Exercise:
Go through the entries and copy every one exactly.

Given data:
━━━━━━

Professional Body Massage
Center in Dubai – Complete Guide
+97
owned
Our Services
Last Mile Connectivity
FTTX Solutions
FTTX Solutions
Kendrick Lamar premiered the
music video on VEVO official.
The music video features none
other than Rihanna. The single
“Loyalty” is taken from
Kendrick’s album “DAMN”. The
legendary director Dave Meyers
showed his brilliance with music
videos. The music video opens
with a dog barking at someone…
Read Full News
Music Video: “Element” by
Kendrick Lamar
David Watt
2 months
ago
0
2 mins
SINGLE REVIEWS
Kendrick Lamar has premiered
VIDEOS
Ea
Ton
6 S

━━━━━━

Written response:
Professional Body Massage
Center in Dubai – Complete Guide
+97
owned
Our Services
Last Mile Connectivity
FTTX Solutions
FTTX Solutions
Kendrick Lamar premiered the
music video on VEVO official.
The music video features none
other than Rihanna. The single
“Loyalty” is taken from
Kendrick’s album “DAMN”. The
legendary director Dave Meyers
showed his brilliance with music
videos. The music video opens
with a dog barking at someone…
Read Full News
Music Video: “Element” by
Kendrick Lamar
David Watt
2 months
ago
0
2 mins
SINGLE REVIEWS
Kendrick Lamar has premiered
VIDEOS
Ea
Ton
6 S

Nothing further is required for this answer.